Gleich vorweg: Ich bin kein Corona-Leugner. Ich trage auch bereitwillig Mund-Nasen-Schutz, wo es sinnvoll erscheint, wasche mir brav die Hände und „mache mit”. Aber was derzeit in Westösterreich an Verordnungen und Beschränkungen auf die Menschen einprasselt, geht dann doch zu weit. Wie der Erlass, Restaurants um 22 Uhr zu schließen.
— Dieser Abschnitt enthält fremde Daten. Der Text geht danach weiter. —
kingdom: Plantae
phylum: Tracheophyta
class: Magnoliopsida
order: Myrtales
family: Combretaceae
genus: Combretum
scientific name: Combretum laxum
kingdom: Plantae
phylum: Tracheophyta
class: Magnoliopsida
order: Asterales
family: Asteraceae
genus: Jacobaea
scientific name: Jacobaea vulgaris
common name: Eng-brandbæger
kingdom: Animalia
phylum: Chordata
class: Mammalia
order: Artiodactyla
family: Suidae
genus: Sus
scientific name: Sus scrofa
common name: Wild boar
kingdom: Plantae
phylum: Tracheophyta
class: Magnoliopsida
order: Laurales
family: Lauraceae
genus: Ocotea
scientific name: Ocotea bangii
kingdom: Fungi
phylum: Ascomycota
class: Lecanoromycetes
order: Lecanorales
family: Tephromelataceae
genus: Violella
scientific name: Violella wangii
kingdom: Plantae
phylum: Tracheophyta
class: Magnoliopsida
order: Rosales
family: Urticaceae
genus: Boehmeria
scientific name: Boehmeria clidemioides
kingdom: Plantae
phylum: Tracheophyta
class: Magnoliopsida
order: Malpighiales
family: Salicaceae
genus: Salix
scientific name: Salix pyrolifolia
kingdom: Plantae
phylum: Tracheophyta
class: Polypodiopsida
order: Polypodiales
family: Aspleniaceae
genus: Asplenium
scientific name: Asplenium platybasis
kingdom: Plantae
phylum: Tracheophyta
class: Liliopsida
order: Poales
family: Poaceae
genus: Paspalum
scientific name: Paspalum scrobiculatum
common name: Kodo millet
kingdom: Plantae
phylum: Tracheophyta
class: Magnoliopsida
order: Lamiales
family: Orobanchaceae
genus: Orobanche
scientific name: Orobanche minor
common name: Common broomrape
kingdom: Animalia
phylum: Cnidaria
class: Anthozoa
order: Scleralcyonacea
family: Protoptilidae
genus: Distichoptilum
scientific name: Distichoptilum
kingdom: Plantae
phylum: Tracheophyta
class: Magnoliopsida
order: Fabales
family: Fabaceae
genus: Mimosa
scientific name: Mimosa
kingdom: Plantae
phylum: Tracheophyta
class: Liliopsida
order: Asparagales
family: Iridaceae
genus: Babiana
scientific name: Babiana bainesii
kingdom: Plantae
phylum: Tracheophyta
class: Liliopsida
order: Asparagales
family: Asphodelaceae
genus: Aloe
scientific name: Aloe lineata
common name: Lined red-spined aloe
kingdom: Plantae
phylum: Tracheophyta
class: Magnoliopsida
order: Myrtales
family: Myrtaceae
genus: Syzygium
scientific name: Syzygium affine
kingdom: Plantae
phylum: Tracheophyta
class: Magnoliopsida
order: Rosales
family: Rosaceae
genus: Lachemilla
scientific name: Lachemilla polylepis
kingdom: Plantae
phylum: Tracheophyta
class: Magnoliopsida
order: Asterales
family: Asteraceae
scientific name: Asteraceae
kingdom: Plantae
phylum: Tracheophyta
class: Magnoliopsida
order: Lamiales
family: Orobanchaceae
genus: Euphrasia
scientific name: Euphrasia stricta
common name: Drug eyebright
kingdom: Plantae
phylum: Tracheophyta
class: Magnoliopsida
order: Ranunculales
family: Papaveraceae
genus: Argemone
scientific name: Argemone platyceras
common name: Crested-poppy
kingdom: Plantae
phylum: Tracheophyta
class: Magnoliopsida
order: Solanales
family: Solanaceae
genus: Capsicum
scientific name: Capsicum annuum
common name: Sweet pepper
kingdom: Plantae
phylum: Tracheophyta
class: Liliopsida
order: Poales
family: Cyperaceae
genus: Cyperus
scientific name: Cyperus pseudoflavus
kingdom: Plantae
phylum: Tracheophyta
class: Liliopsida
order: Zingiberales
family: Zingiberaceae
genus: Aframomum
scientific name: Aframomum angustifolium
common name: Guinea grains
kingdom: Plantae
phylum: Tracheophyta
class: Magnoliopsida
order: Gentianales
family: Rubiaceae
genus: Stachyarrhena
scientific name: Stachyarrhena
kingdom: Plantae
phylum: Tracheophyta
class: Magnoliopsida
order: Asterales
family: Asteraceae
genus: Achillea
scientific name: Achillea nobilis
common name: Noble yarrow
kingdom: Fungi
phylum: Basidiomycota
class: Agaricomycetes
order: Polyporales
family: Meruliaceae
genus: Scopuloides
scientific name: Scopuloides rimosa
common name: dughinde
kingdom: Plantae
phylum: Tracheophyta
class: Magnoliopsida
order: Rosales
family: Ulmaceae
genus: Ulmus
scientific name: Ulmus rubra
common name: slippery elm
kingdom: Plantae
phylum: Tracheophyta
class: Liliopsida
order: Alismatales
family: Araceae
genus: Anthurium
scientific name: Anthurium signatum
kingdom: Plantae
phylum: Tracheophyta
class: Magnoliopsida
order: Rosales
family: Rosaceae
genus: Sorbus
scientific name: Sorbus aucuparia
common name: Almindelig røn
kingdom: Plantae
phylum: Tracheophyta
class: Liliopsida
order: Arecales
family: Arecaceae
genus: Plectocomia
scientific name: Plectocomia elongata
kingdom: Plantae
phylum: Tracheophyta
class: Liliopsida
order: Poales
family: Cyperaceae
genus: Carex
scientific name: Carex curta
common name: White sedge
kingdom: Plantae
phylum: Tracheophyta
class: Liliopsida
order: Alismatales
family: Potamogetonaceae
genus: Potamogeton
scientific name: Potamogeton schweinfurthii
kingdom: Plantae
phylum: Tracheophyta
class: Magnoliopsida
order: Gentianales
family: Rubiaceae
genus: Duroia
Neulich Abend: Ich treffe mich mit einer Freundin zum gemütlichen Abendessen in einem Restaurant. Durch den typischen (und die zahlreichen, etwas unkoordiniert wirkenden Baustellen derzeit noch verstärkten) Salzburg-bei-Regenwetter-Stau spät dran, haste ich in letzter Sekunde zum vereinbarten Treffpunkt.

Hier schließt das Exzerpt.